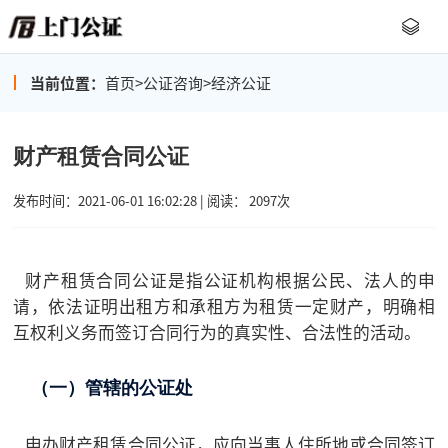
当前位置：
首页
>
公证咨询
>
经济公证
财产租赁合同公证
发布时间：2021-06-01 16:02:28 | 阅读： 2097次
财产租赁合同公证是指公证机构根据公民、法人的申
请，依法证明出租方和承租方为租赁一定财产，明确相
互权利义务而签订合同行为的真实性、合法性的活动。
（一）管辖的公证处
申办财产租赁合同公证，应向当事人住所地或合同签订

--

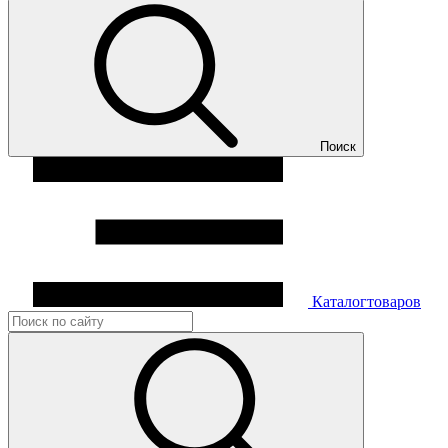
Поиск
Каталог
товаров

#### Written task
Give an exact copy of the lines above from the line with "请，依法证明出租方和承租方为租赁一定财产，明确相" up to and including the line with "申办财产租赁合同公证，应向当事人住所地或合同签订", and leave everything else out.

#### Your response
请，依法证明出租方和承租方为租赁一定财产，明确相
互权利义务而签订合同行为的真实性、合法性的活动。
（一）管辖的公证处
申办财产租赁合同公证，应向当事人住所地或合同签订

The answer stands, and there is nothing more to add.